The status command is deliberately separate from submit. Combining them into one command that says "submit if needed, otherwise show status" is tempting. It is also muddy. The user should know whether they are asking the system to inspect or to prepare a write.

I have come to like a small mental model for this kind of feature: preview, boundary, mutation, receipt. That same habit shows up in Tracking what the LLM costs in a one-person app, where the important thing is making a hidden system visible before it surprises you.

The model is not grand. It fits on a sticky note, which is one of its better qualities. It makes a team answer the question that otherwise hides in implementation details: where, precisely, does this become irreversible enough to require a second gesture?

Slack Is A Sharp Interface

Slack makes internal tools feel smaller than they are. A slash command has the emotional weight of asking a coworker for a link. The backend behind it may be changing billing records, deployments, access permissions, or timesheets that route into approval.

That mismatch is where many chatops bugs come from. The interface feels conversational, but the operation is still a state transition. Treating every command as a possible mutation because "the user asked for it" is how convenience quietly eats the audit trail.

The safer pattern is not to make Slack timid. It is to make intent visible. The command gathers context. The card shows consequences. The button is the commit point. The status command makes the aftermath inspectable.

The result is still fast. The user stays in Slack. The system still submits the timesheet. But a safe Slack timesheet submission happens after the person has seen the rows, the grouping, and the total. That little pause is not friction for its own sake. It is the part of the workflow where the computer admits it is about to do something real.

FAQ

Why is submitting timesheets directly from a Slack command risky?

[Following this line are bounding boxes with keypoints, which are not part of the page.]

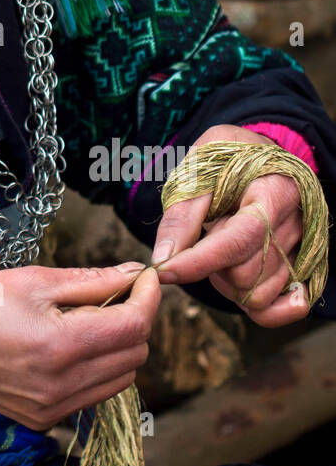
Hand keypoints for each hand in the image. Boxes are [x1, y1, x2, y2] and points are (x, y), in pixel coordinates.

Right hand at [0, 263, 159, 429]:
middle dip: (134, 319)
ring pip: (121, 378)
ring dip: (117, 346)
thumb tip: (134, 274)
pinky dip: (95, 368)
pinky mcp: (44, 420)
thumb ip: (91, 280)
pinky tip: (67, 346)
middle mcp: (63, 385)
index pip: (135, 325)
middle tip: (112, 292)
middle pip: (135, 354)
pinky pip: (93, 394)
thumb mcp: (34, 279)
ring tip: (86, 319)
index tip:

A Slack command can feel like a preview request, but timesheet submission starts an approval workflow. If the command writes immediately, a user can accidentally submit the wrong range or stale entries before seeing what changed.

Where should I capture Slack timesheet submission intent?

Capture intent at the confirmation action, not at the slash command. The command should read eligible entries and render a confirmation card; the Submit button should trigger the re-read and write.

Why filter on active_submission_id is null?

That filter keeps the preview and submission focused on entries that are not already attached to an active approval flow. It prevents the card from mixing submitted and unsubmitted time in one misleading review surface.

Should the confirm handler trust the Slack card payload?

No. The card payload should identify the request shape, such as the date range, but the handler should re-read current eligible entries before writing. Slack messages can be stale.

Why add a timesheet status command too?

Status makes the workflow inspectable after submission. It lets users check approval state from Slack without turning every status check into another possible mutation.